The pandemic crisis has irrevocably exposed the fragility of the current development model and highlighted the intimate correlation between environmental protection and human development. Downstream of this crisis, ignorance is no longer an excuse: from now on, the solutions can only be systemic, and will have to take into account the complexity and the plurality of the factors at stake.

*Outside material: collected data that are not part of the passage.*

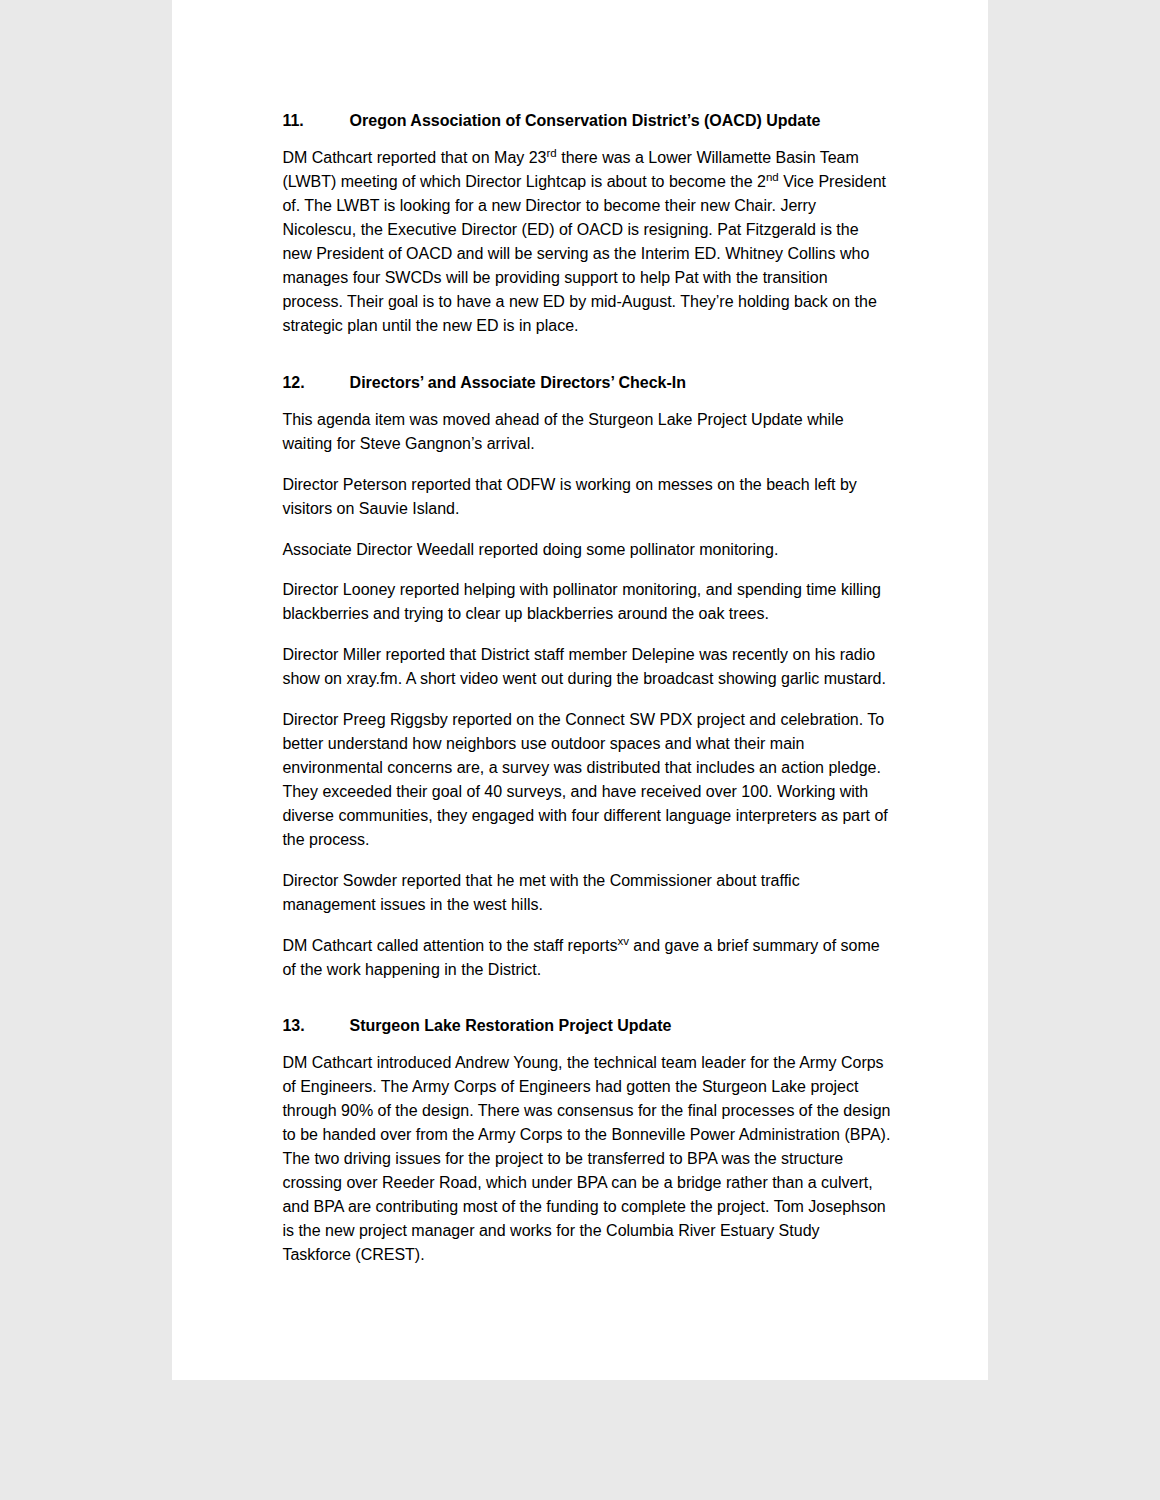11. Oregon Association of Conservation District’s (OACD) Update
DM Cathcart reported that on May 23rd there was a Lower Willamette Basin Team (LWBT) meeting of which Director Lightcap is about to become the 2nd Vice President of. The LWBT is looking for a new Director to become their new Chair. Jerry Nicolescu, the Executive Director (ED) of OACD is resigning. Pat Fitzgerald is the new President of OACD and will be serving as the Interim ED. Whitney Collins who manages four SWCDs will be providing support to help Pat with the transition process. Their goal is to have a new ED by mid-August. They’re holding back on the strategic plan until the new ED is in place.
12. Directors’ and Associate Directors’ Check-In
This agenda item was moved ahead of the Sturgeon Lake Project Update while waiting for Steve Gangnon’s arrival.
Director Peterson reported that ODFW is working on messes on the beach left by visitors on Sauvie Island.
Associate Director Weedall reported doing some pollinator monitoring.
Director Looney reported helping with pollinator monitoring, and spending time killing blackberries and trying to clear up blackberries around the oak trees.
Director Miller reported that District staff member Delepine was recently on his radio show on xray.fm. A short video went out during the broadcast showing garlic mustard.
Director Preeg Riggsby reported on the Connect SW PDX project and celebration. To better understand how neighbors use outdoor spaces and what their main environmental concerns are, a survey was distributed that includes an action pledge. They exceeded their goal of 40 surveys, and have received over 100. Working with diverse communities, they engaged with four different language interpreters as part of the process.
Director Sowder reported that he met with the Commissioner about traffic management issues in the west hills.
DM Cathcart called attention to the staff reportsxv and gave a brief summary of some of the work happening in the District.
13. Sturgeon Lake Restoration Project Update
DM Cathcart introduced Andrew Young, the technical team leader for the Army Corps of Engineers. The Army Corps of Engineers had gotten the Sturgeon Lake project through 90% of the design. There was consensus for the final processes of the design to be handed over from the Army Corps to the Bonneville Power Administration (BPA). The two driving issues for the project to be transferred to BPA was the structure crossing over Reeder Road, which under BPA can be a bridge rather than a culvert, and BPA are contributing most of the funding to complete the project. Tom Josephson is the new project manager and works for the Columbia River Estuary Study Taskforce (CREST).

The actors who participate in the change will also have to reflect this variety and this complexity. We need an approach that combines the so-called visions whole-of-government And the whole society, the only ones capable of guaranteeing that all available forces (political decision-makers, stakeholders, economic actors, organizations, associations, civil society and ordinary citizens) are adequately involved. The goal to aim for is real systemic change, which should allow, for example, to arrive prepared for the next crisis – whether health or environmental. The preventionthis will therefore be a key element: it will be necessary to guarantee not only health services, but also education, decent living and working conditions, financial independence, access to a healthy environment. These are all challenges that will have to be supported by targeted economic policies, which will be made possible by political decision-makers who share a common premise: to allocate funds and investments not only to what has monetary value, but to what contributes to progress and to the betterment of society.

Like the same authors of this one Guidance note they acknowledge, the objectives set out here are certainly ambitious, but not beyond our reach. Encouraging examples of change are already before our eyes; civil society and, although still timidly, the political and economic world are beginning to take the first steps in this direction. As the pandemic has taught, the drastic change in our way of life can happen even over the course of a single night. We face an equally urgent, equally historic challenge: to make good use of our resources.